Our study has important limitations: We conducted an a priori power analysis for the primary end-point (i.e., the composite endpoint of occurrence of complicated or critical COVID-19 as per the LOESS definition or death; see supplementary information). Therefore, this study was only powered to validate the SACOV-19 score and predictive model for the occurrence of complicated or more severe COVID-19, but not mortality. Given the occurrence of only five deaths during the 30-day follow-up, valid estimates of the score’s ability to predict mortality in COVID-19 are not possible. Another limitation is that the viral variants were not included in the analysis. However, the timeframe of the study indicates, that several variants including the omicron lineage BA.2 circulating in 4/2022 were included suggesting a robust predictive power across SARS-CoV-2 variants [29].

Notably, SACOV-19 was developed based on data from patients with older variants (between 3/2020 and 7/2020). Hence, this study underlines its applicability to newer strains. Since the SACOV-19 score was established taking only patients from the LEOSS dataset into account, a very strict inclusion was applied allowing only participants to enter the study who were diagnosed with PCR-confirmed SARS-CoV-2 infection within 72 h prior to the baseline visit. This was to avoid the bias of including patients in more advanced stages of the infection. The scores performance in more advanced, but uncomplicated stages remains unclear.
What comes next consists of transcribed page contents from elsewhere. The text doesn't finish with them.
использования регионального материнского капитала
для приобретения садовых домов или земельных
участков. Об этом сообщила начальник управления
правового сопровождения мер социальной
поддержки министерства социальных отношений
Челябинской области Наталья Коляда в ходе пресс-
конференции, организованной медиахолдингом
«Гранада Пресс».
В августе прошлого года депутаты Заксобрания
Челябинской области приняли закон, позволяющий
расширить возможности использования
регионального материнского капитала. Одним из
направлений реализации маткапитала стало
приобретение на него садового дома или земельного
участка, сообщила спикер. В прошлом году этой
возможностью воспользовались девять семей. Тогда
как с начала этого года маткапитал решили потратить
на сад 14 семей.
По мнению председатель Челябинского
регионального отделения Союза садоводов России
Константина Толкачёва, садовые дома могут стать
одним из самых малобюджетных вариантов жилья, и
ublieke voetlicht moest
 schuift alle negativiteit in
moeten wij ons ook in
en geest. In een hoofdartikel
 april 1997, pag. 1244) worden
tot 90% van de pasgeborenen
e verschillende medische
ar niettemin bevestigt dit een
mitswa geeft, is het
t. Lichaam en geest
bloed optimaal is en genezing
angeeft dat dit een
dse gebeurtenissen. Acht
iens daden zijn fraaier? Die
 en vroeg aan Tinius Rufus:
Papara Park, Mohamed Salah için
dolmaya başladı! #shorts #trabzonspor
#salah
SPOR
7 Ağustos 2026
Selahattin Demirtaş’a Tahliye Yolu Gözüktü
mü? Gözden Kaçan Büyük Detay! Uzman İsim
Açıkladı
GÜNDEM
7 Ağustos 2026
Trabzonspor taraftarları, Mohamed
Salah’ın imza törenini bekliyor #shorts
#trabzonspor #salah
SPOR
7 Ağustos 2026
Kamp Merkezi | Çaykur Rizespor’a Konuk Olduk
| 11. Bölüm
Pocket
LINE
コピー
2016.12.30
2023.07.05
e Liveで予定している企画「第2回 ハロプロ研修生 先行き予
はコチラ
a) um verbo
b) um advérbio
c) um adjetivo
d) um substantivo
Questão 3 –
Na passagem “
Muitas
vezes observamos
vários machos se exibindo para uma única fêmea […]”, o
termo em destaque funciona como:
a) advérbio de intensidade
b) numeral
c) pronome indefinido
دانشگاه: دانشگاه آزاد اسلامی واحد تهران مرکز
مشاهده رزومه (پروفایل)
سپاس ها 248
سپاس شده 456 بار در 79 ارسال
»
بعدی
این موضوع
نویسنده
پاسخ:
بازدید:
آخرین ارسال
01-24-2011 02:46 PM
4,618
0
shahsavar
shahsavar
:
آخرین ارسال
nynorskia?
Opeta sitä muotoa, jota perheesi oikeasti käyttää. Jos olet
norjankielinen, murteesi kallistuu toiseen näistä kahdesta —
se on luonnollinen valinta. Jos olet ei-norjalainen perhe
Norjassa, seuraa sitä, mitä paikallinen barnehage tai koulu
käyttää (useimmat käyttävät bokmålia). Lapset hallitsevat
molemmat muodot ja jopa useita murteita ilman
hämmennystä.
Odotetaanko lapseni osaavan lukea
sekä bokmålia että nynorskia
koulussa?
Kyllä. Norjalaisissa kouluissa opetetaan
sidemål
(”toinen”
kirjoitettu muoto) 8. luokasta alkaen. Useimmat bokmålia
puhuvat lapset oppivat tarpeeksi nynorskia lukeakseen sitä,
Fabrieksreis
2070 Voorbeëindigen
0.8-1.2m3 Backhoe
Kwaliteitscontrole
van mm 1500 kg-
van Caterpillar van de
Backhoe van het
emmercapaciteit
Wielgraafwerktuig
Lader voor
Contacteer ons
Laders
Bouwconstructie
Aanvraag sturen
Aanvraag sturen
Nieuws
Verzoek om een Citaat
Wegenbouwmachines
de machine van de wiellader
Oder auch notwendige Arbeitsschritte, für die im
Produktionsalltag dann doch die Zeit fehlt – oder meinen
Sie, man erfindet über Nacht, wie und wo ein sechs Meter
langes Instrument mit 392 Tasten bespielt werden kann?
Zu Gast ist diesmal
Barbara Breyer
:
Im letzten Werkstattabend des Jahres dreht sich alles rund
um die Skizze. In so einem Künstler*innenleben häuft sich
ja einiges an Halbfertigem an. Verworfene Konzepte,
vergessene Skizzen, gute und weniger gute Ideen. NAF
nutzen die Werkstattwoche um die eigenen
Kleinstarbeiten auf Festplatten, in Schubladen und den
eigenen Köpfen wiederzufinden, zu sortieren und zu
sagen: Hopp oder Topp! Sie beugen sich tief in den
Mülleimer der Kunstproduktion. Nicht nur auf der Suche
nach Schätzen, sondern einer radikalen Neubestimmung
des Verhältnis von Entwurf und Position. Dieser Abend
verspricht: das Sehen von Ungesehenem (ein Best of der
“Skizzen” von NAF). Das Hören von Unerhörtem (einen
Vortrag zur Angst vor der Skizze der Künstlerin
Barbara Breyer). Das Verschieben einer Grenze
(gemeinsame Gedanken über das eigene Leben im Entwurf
Finally, the SACOV-19 score has been established and is now validated in German cohorts. While our findings support its use in German and similar settings as well as across a variety of existing variants, further validation should be carried out as new variants, treatments, and prevention strategies emerge, ideally in an international setting.

Conclusion

This study externally and prospectively validates the SACOV-19 score as an accurate tool to identify patients at risk of clinical deterioration who are diagnosed with asymptomatic SARS-CoV-2 or mild COVID-19. Most predictive tools for the outcome of COVID-19 focus on hospitalized patients and the prediction of mortality [17]. Therefore, external validation of the SACOV-19 score is an important step towards reliable and robust decision-making tools. It supports the score’s use in clinical practice when deciding for the degree of monitoring of patients. In the future, SACOV-19 might also guide risk–benefit evaluations of treatment strategies.